Les universités tirent la sonnette d’alarme. Si l’État, dans son projet de loi de finances 2025, ne rogne pas sur leur budget, leurs besoins comme leurs charges augmentent. Depuis des années elles font le maximum pour remplir leur mission avec des moyens de plus en plus réduits. D’autant qu’elles ne peuvent pas emprunter, s’endetter.
En chiffres, à l’université de Toulon, cela se traduit par un budget de 110 millions d’euros et, pour la première fois, un déficit de 180.000 euros en 2023. Il sera d’un million en 2024 et le budget 2025 est construit avec un déficit de deux millions.
L’État se désengage
"Nous avons la charge de l’entretien de nos bâtiments, qui coûte cher en investissement, de même que les équipements en recherche. On a subi comme tout le monde les tarifs de l’énergie qui ont explosé", explique Yusuf Kocoglu, vice-président du conseil d’administration en charge des moyens et du pilotage. "Par ailleurs, on nous annonce une subvention à hauteur de l’année précédente, et dans le même temps, on continue d’assumer des décisions du gouvernement, qui sort du principe décideur payeur, et qui ne sont plus, ou seulement partiellement, compensées, comme le glissement vieillesse technicité, l’augmentation du point d’indice (mesures Guerini), souligne Xavier Leroux, président de l’université de Toulon. On nous annonce que l’augmentation du CAS pensions (qui finance les retraites des fonctionnaires) ne sera pas compensée non plus. En 2025, la somme de ces mesures causera un déficit de 2,5 millions de masse salariale, soit l’équivalent de 25 postes d’enseignants-chercheurs".
Avec une dotation moyenne par étudiant de 6.500 euros, inchangée depuis 2013 et un nombre d’étudiants en hausse (de 10.500 à 12.000 ces dernières années), la présidence joue à l’équilibriste. "La dotation pour un élève en prépa c’est plus de 9.000 euros, compare Xavier Leroux. Dans les 6.500 euros par étudiant, il y a les actions d’enseignement, de recherche et de vie étudiante, car depuis la crise Covid, le gouvernement a basculé beaucoup de domaines (culture, santé…) sur les universités pour une dotation qui ne bouge pas".

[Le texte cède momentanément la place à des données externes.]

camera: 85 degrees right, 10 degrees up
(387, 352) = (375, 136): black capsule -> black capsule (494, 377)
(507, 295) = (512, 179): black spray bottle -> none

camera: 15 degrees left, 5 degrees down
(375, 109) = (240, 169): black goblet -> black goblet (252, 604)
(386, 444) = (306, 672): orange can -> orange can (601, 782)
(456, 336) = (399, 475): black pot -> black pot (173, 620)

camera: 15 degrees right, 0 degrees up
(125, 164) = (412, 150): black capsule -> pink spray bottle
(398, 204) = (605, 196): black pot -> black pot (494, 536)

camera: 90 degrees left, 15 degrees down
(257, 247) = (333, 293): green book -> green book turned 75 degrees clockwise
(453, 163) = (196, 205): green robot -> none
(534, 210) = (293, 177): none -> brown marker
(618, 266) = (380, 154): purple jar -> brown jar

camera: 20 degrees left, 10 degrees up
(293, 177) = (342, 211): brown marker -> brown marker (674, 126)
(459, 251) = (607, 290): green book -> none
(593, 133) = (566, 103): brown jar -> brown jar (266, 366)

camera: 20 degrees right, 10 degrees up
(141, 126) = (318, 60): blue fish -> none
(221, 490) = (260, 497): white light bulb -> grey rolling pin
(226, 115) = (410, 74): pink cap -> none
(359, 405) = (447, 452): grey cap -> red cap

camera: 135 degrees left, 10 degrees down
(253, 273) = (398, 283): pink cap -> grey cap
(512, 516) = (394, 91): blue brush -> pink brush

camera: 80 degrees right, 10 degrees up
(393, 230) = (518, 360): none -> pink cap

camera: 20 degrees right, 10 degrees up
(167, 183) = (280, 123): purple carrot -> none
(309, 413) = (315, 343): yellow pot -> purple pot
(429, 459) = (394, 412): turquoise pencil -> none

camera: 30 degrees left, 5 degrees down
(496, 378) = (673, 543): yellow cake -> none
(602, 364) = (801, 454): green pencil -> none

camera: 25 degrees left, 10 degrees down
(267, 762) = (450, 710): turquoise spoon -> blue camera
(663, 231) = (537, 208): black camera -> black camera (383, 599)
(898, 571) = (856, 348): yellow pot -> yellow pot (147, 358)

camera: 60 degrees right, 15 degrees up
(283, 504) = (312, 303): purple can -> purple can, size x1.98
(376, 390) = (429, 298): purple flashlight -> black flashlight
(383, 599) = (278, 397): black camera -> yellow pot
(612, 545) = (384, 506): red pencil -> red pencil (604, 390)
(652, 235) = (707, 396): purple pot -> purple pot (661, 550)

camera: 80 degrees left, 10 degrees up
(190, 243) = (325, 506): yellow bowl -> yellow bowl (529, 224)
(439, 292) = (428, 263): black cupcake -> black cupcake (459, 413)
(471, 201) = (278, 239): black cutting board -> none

Le recours grandissant aux contractuels
Avec responsabilité, l’institution fait tous les efforts possibles, économies d’énergie, rationalisation des dépenses, pour garantir des rentrées "dans des conditions plus que satisfaisantes, mais qui ne cessent de se dégrader". Cela va jusqu’au recours à des contractuels au détriment des titulaires, dans tous les métiers, y compris les enseignants.
"Mais cela a des limites, notamment avec la part consacrée à la recherche qui diminue progressivement alors que le gouvernement, à juste titre, nous rappelle que nous ne sommes pas assez compétitifs dans le domaine de la recherche au niveau mondial. Il y a une vraie incohérence aujourd’hui dans la situation à laquelle nous sommes confrontés" souligne le président.
La dynamique est forte aussi pour développer l’alternance, avec 710 étudiants alternants en 2023, 820 cette année. "Le résultat ce sont de meilleures conditions de travail et plus de chances d’aller vers l’emploi. C’est bénéfique pour la jeunesse et les employeurs. Mais on a besoin d’une continuité dans la politique publique voulue par l’État" ajoute Xavier Leroux.
Sans noircir le tableau, les deux hommes estiment que la situation des universités va se rapprocher de celle des urgences: "On ne sera plus en capacité d’assumer la formation intellectuelle et personnelle de toute une jeunesse qui, en plus, a vécu les années Covid. C’est grave, s’inquiète le président de l’université. Il y a d’autres choix politiques à faire. La formation de la jeunesse est prioritaire".